(Records from a collection)
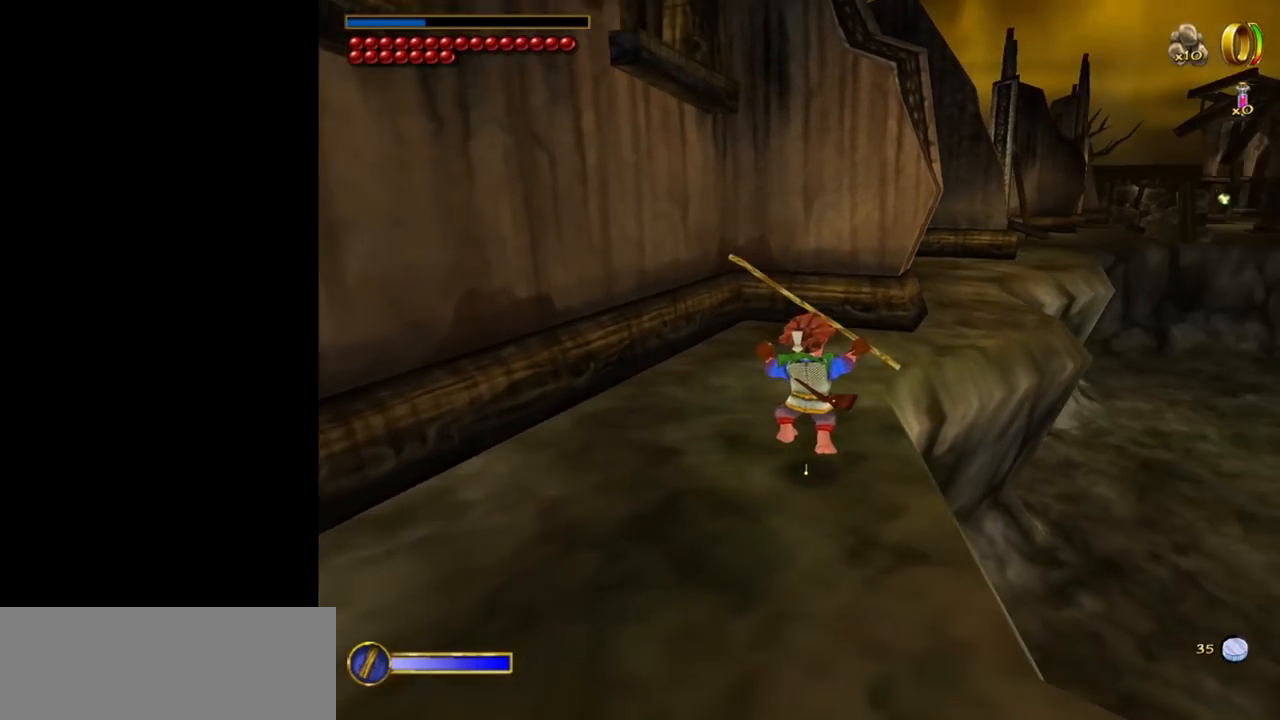
{"keys": ["w"], "mouse": [], "events": []}
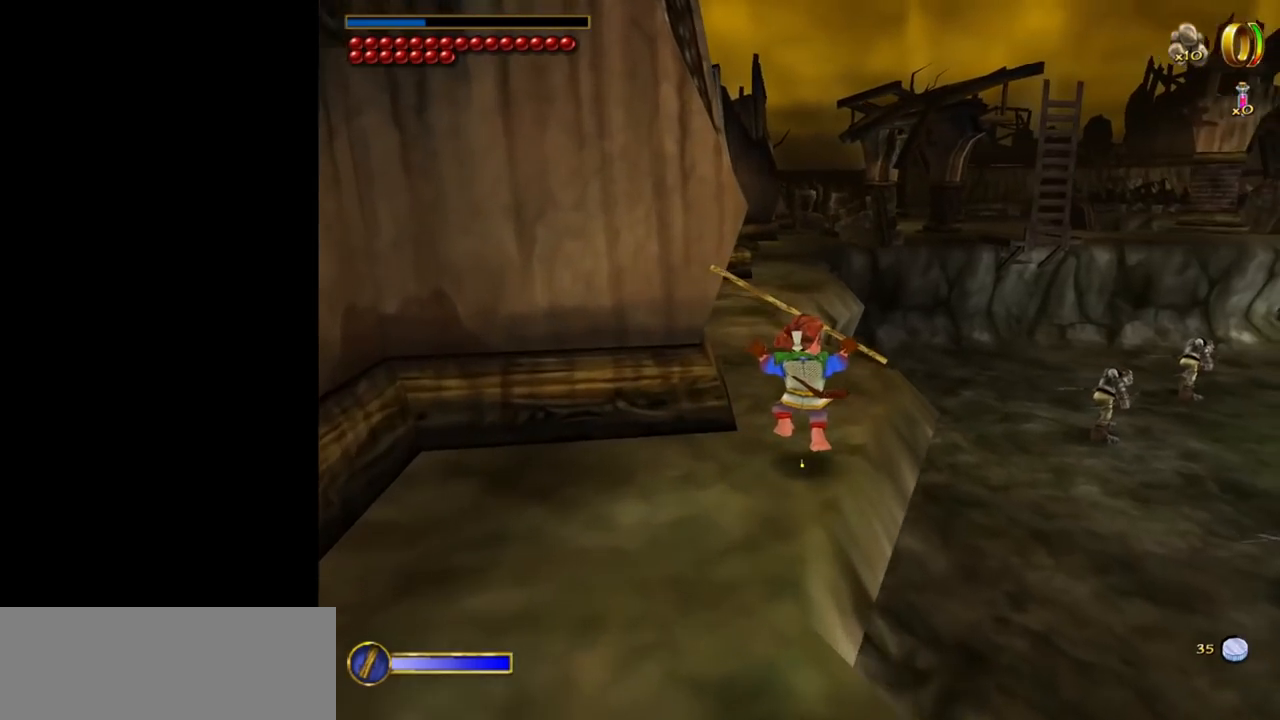
{"keys": ["a", "w"], "mouse": [], "events": [[384, "a", "down"]]}
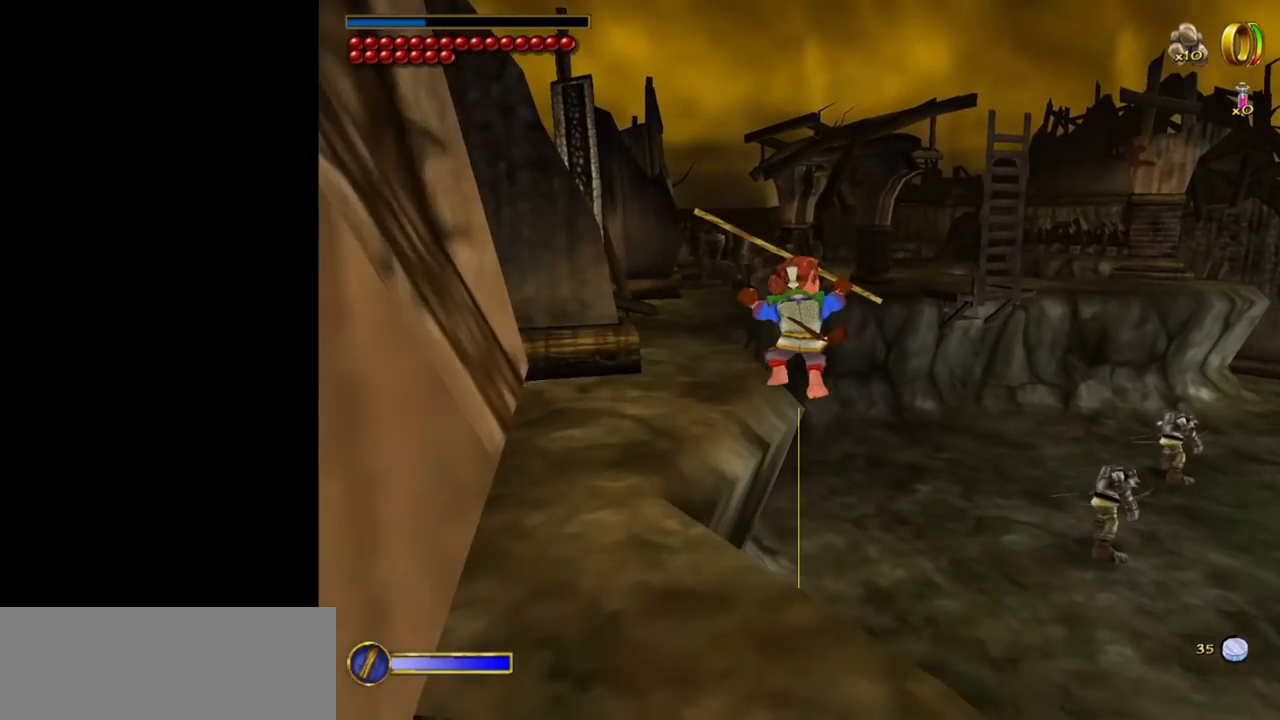
{"keys": ["w"], "mouse": [], "events": [[67, "a", "up"]]}
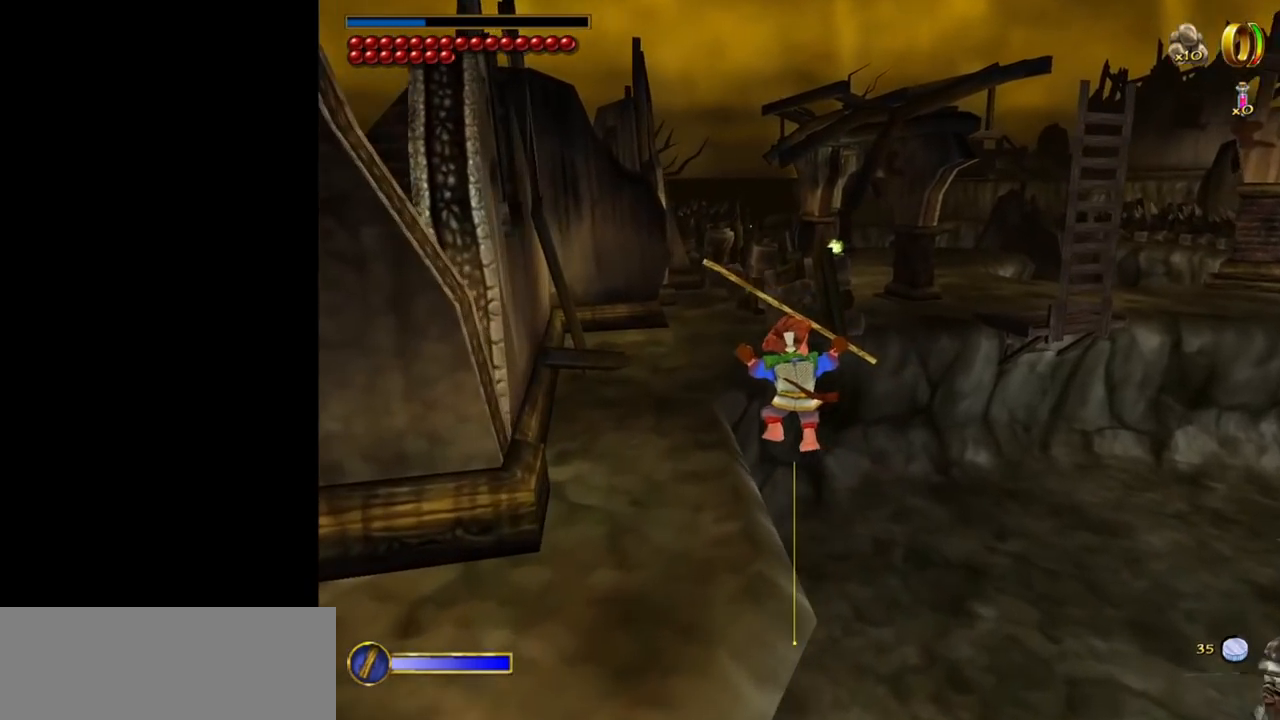
{"keys": ["w"], "mouse": [], "events": []}
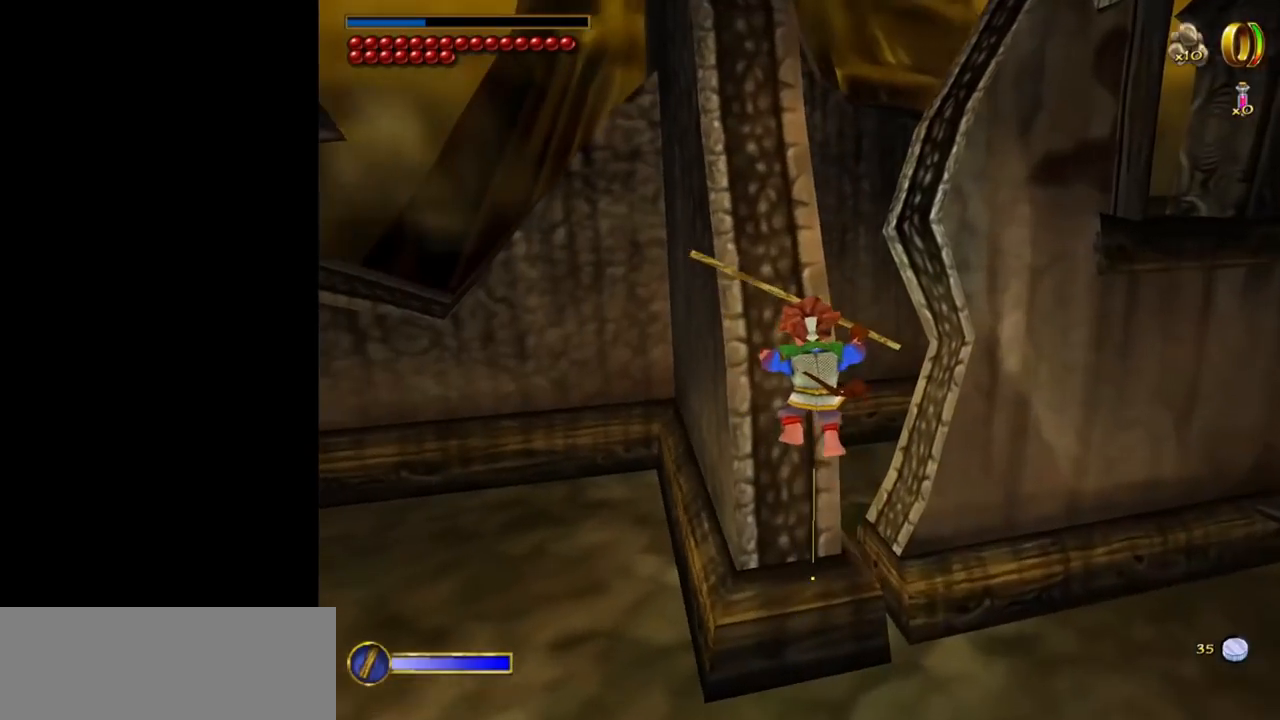
{"keys": [], "mouse": [], "events": [[150, "d", "down"], [234, "d", "up"], [467, "w", "up"]]}
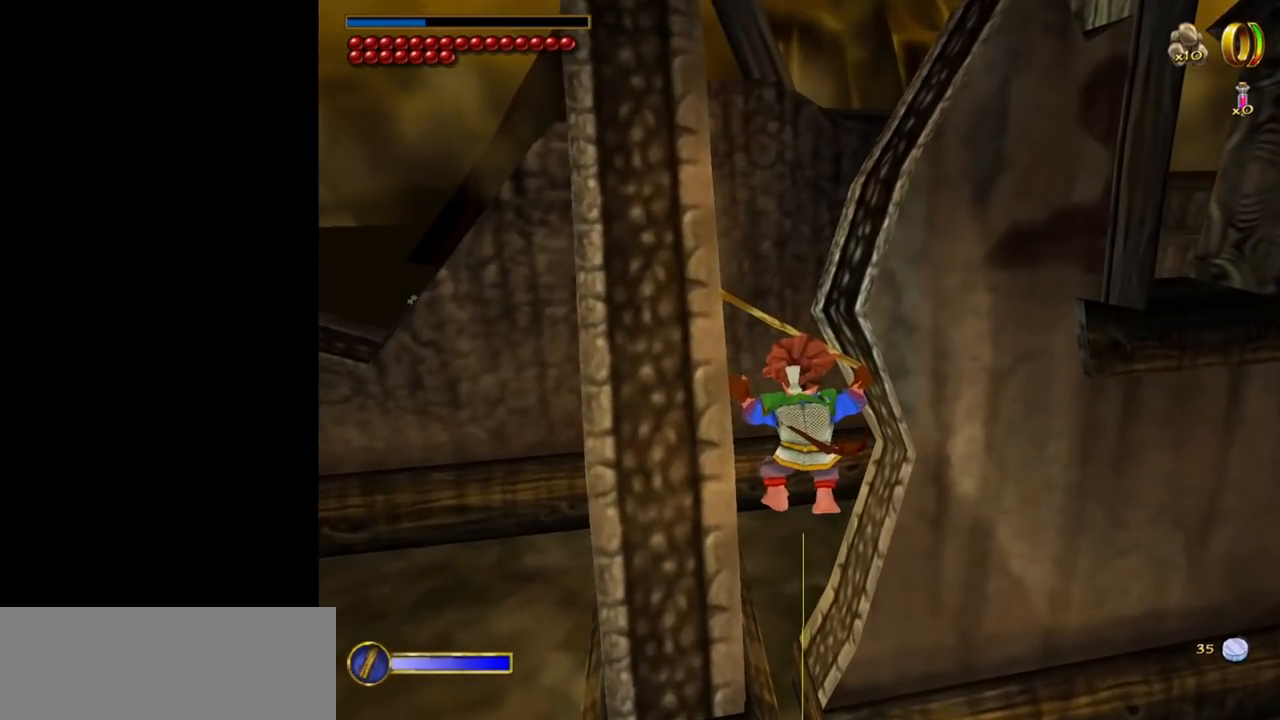
{"keys": [], "mouse": [], "events": [[250, "d", "down"], [350, "d", "up"]]}
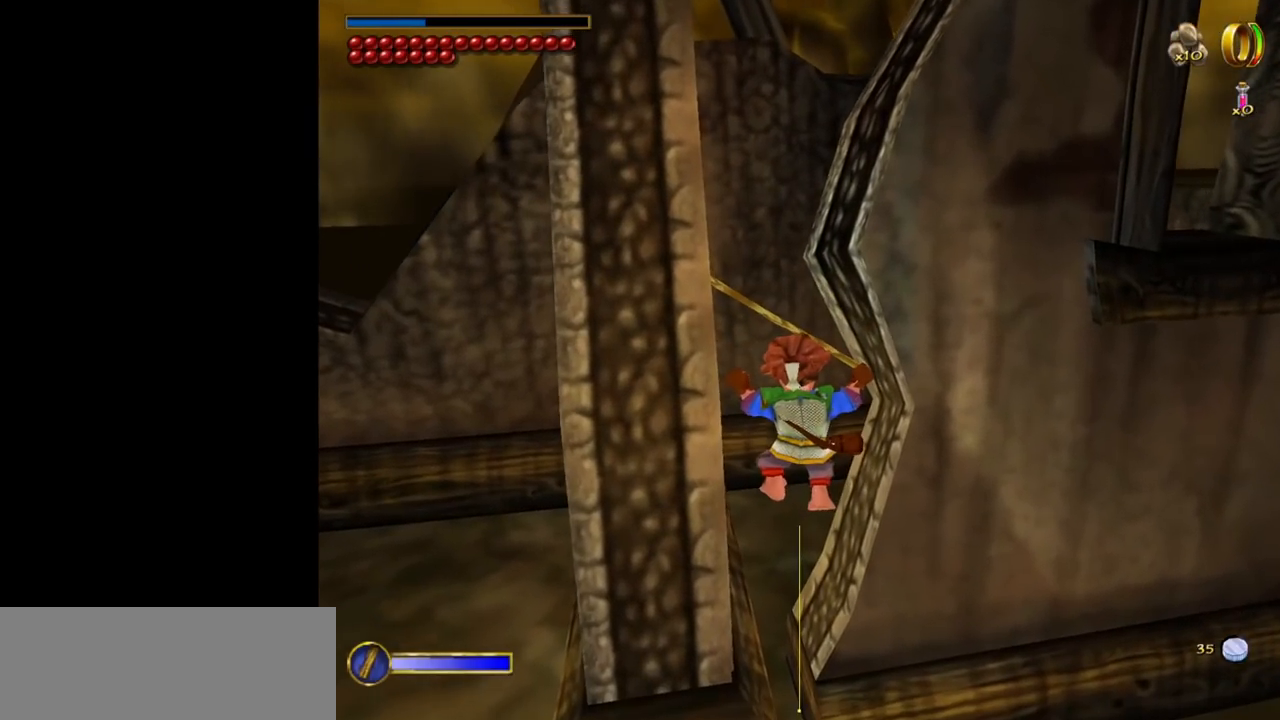
{"keys": ["d"], "mouse": [], "events": [[84, "w", "down"], [217, "w", "up"], [500, "d", "down"]]}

_TASK TO COMPLETE_. Write every record out again exactly; no pictures belong in the copy.

_ANSWER TO THIS TASK_.
{"keys": ["w"], "mouse": [], "events": []}
{"keys": ["a", "w"], "mouse": [], "events": [[384, "a", "down"]]}
{"keys": ["w"], "mouse": [], "events": [[67, "a", "up"]]}
{"keys": ["w"], "mouse": [], "events": []}
{"keys": [], "mouse": [], "events": [[150, "d", "down"], [234, "d", "up"], [467, "w", "up"]]}
{"keys": [], "mouse": [], "events": [[250, "d", "down"], [350, "d", "up"]]}
{"keys": ["d"], "mouse": [], "events": [[84, "w", "down"], [217, "w", "up"], [500, "d", "down"]]}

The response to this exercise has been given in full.